• Brief:
Return all of the data below verbatim and exclude every picture.
Dataset records Block Start
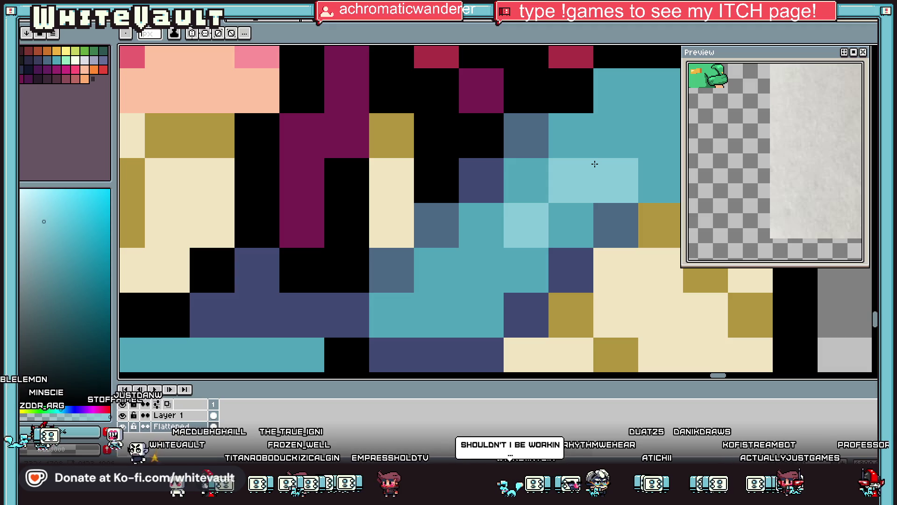
Zoom onto the torso and paint cream pixels along the collar edge.
{"action": "scroll", "coordinate": [595, 164], "scroll_direction": "down", "scroll_amount": 5}
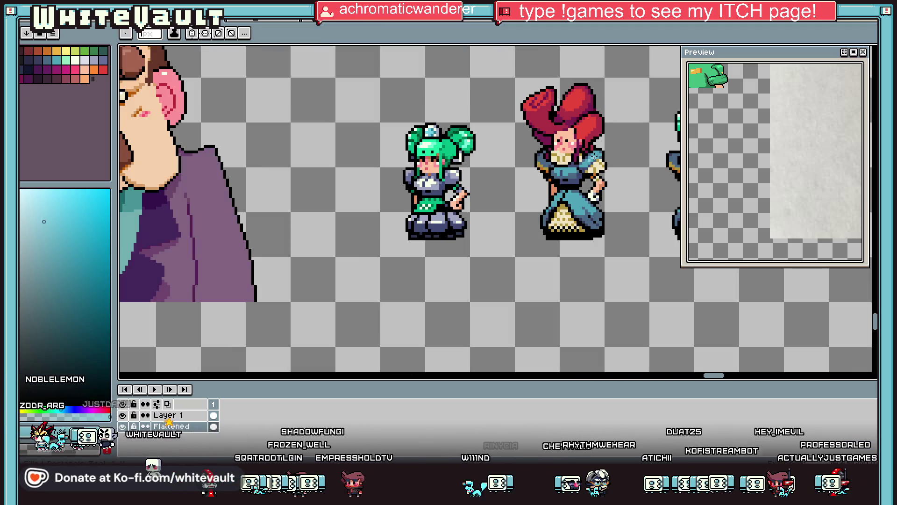
{"action": "scroll", "coordinate": [590, 167], "scroll_direction": "up", "scroll_amount": 2}
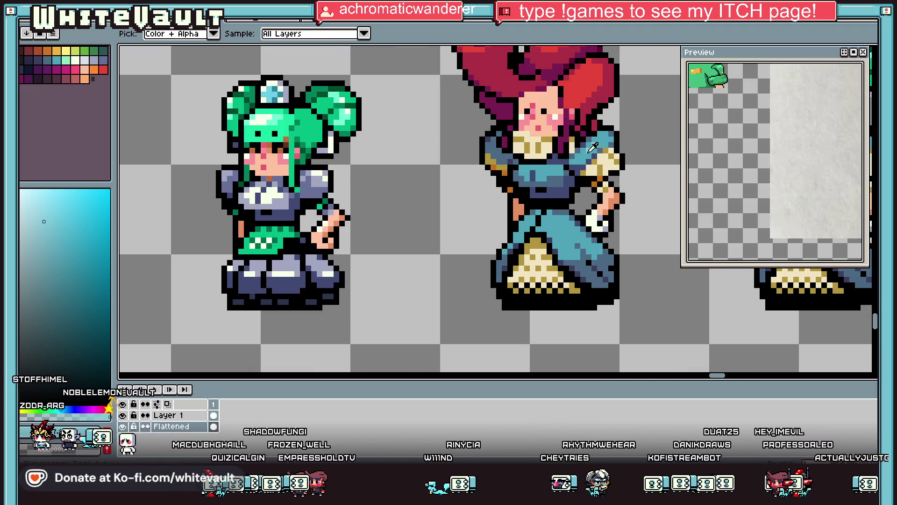
{"action": "scroll", "coordinate": [550, 225], "scroll_direction": "up", "scroll_amount": 2}
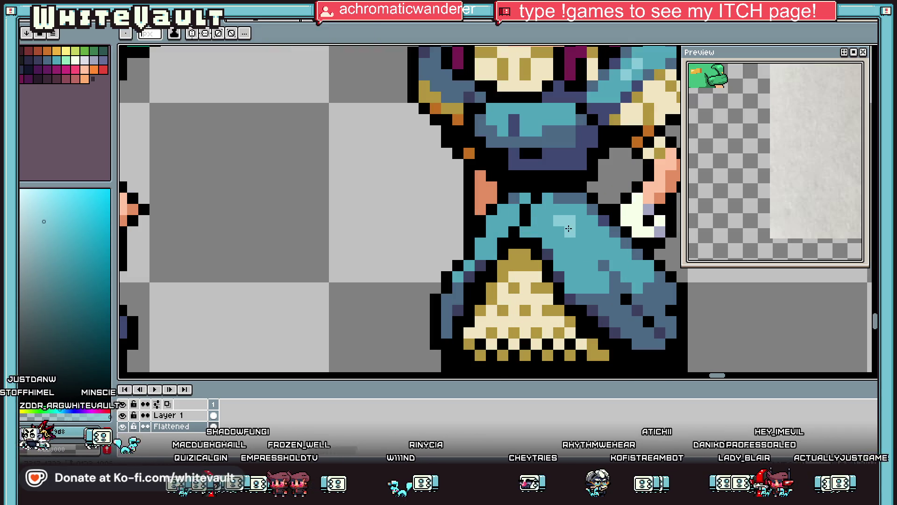
{"action": "scroll", "coordinate": [495, 229], "scroll_direction": "down", "scroll_amount": 3}
{"action": "scroll", "coordinate": [524, 208], "scroll_direction": "up", "scroll_amount": 3}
Dataset records Block End
• Answer section:
Zoom onto the torso and paint cream pixels along the collar edge.
{"action": "scroll", "coordinate": [595, 164], "scroll_direction": "down", "scroll_amount": 5}
{"action": "scroll", "coordinate": [590, 167], "scroll_direction": "up", "scroll_amount": 2}
{"action": "scroll", "coordinate": [550, 225], "scroll_direction": "up", "scroll_amount": 2}
{"action": "scroll", "coordinate": [495, 229], "scroll_direction": "down", "scroll_amount": 3}
{"action": "scroll", "coordinate": [524, 208], "scroll_direction": "up", "scroll_amount": 3}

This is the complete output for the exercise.